Spinach Stuffed Braciole in a Sunday Sauce



  • 1 (10-ounce) box chopped frozen spinach
  • Salt and freshly ground black pepper
  • 1/4 cup dried porcini mushrooms
  • 6 sun dried tomatoes
  • 1/2 cup of cremini mushrooms
  • 2 large cloves garlic, finely chopped
  • 1/4 cup freshly shredded Parmigiano-Reggiano cheese
  • 4 (8-ounce) pieces thin-cut top round veal or beef pounded very thin
Sauce:
  • 1/4 cup extra-virgin olive oil
  • 1 carrot, finely chopped
  • 1 onion, finely chopped
  • 4 cloves garlic, thinly sliced
  • 1 large fresh bay leaf
  • A few sprigs fresh rosemary, leaves removed and finely chopped
  • A few sprigs fresh sage, thinly sliced
  • 1/4 cup tomato paste
  • 1 cup dry white wine
  • 2 cups chicken stock-in-a-box
  • 1(28-ounce) large can tomatoes
  • A generous handful fresh sweet basil leaves, torn or shredded
  • A small handful fresh flat-leaf parsley, finely chopped

For the braciole: 
  1. Defrost, drain, and wring the frozen organic spinach dry in a clean kitchen towel and separate with your fingertips while adding to a mixing bowl.

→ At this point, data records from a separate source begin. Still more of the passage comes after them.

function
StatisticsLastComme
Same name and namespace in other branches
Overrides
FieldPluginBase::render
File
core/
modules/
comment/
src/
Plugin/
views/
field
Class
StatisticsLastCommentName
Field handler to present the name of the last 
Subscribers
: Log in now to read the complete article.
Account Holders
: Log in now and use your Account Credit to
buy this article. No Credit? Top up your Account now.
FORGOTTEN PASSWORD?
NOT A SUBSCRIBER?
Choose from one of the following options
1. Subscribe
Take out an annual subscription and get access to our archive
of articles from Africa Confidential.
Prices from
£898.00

  2. Season the spinach with salt, and black pepper. 
  3. Soak the porcini mushrooms and sun dried tomatoes in 3/4 cup of boiling water
  4. After 10 minutes remove mushrooms and tomatoes from water, reserve liquid
  5. Add the mushroom and tomatoes to the spinach. 

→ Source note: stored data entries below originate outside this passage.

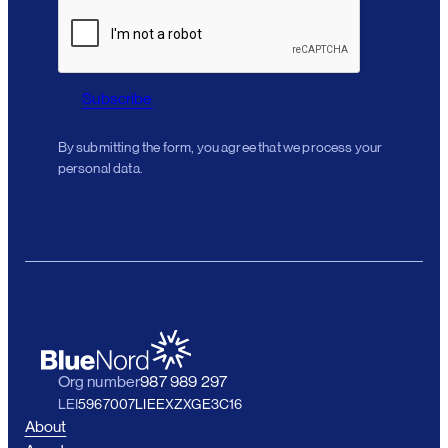
Subscribe
By submitting the form, you agree that we process your
personal data.
Org number
987 989 297
LEI
5967007LIEEXZXGE3C16
About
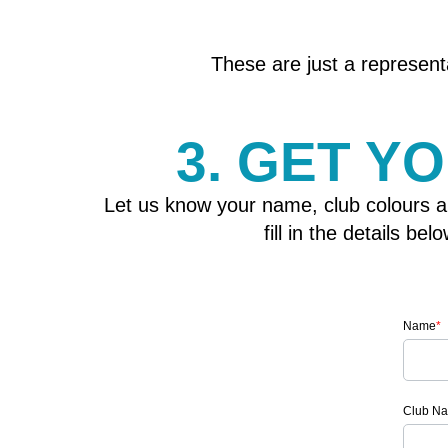
These are just a representa
3. GET Y
Let us know your name, club colours a
fill in the details b
Name
*
Club N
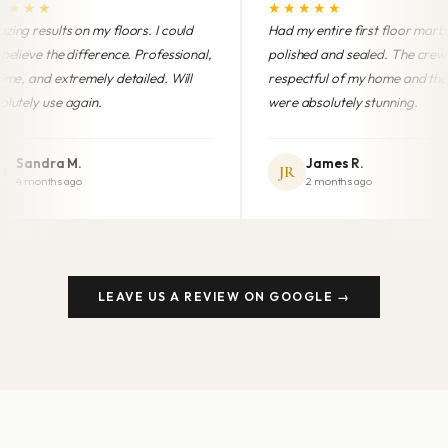
★★★★★
★★
I could
Had my entire first floor marble
Profess
ofessional,
polished and sealed. The crew was
finish.
d. Will
respectful of my home and the results
brand 
were absolutely stunning.
anyone
James R.
JR
MG
2 months ago
LEAVE US A REVIEW ON GOOGLE →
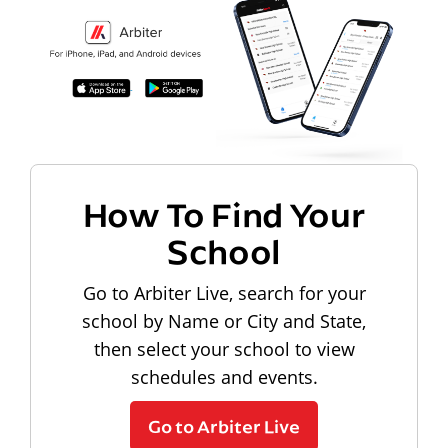
How To Find Your
School
Go to Arbiter Live, search for your
school by Name or City and State,
then select your school to view
schedules and events.
Go to Arbiter Live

  6. Season the meat with salt and pepper and arrange each steak with one of the narrow ends near you.
  7. Divide the filling evenly among the meat slices. 
  8. Scatter the filling over the meat leaving a 1/2-inch edge or border on the sides. 

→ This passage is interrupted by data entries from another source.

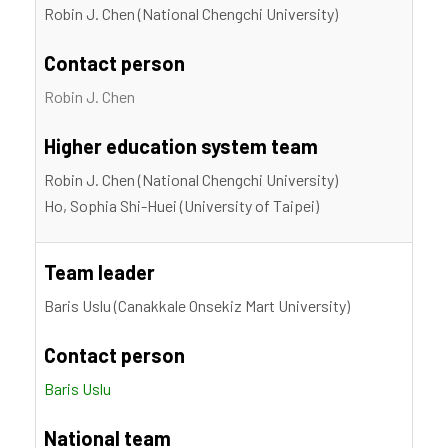
Robin J. Chen (National Chengchi University)
Contact person
Robin J. Chen
Higher education system team
Robin J. Chen (National Chengchi University)
Ho, Sophia Shi-Huei (University of Taipei)
Team leader
Baris Uslu (Canakkale Onsekiz Mart University)
Contact person
Baris Uslu
National team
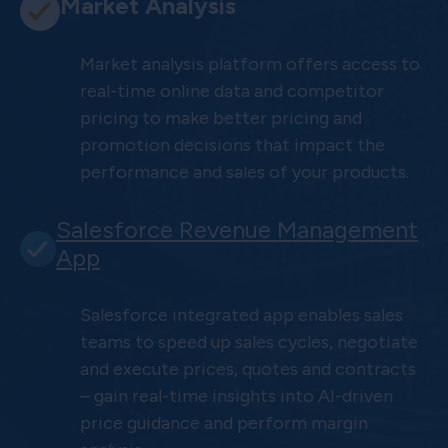
Market Analysis
Market analysis platform offers access to
real-time online data and competitor
pricing to make better pricing and
promotion decisions that impact the
performance and sales of your products.
Salesforce Revenue Management
App
Salesforce integrated app enables sales
teams to speed up sales cycles, negotiate
and execute prices, quotes and contracts
– gain real-time insights into AI-driven
price guidance and perform margin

  9. Fold the edge over the filling and tuck in the edges as you roll each bundle to secure the filling. 
  10. Wrap and roll the remaining bundles and secure with kitchen twine to cover the ends and middle, like wrapping a package.
  11. Heat a large Dutch oven with 2 tablespoons extra-virgin olive oil a couple of turns of the pan over medium-high heat. 
  12. Brown the meat bundles 6 to 8 minutes to evenly caramelize the meat all over.
 For the sauce:
  1. Remove the bundles from the pan and add 1 tablespoon more olive oil, give a turn of the pan to coat. 
  2. Add the chopped carrots, onions, sliced garlic, bay leaf, liquid from the mushrooms and season with salt and pepper. 
  3. Let the vegetables cook 5 minutes to soften, then stir in the chopped rosemary and sage for 1 minute.
  4. Add the tomato paste and stir to develop the fragrance, then add the white wine and scrape up the pan drippings. 
  5. Stir in the chicken stock and tomatoes. 
  6. Break up the tomatoes with a spoon or potato masher. 
  7. Bring the sauce to a bubble, add the meat back to the pot and reduce the heat to a simmer, cover and cook 2 hours more, stirring occasionally.
Cut the string from the meat and serve the meat dotted with more sauce and sprinkled with fresh parsley on large dinner plates with hot pappardelle pasta topped with fresh basil and some shaved Parmesan.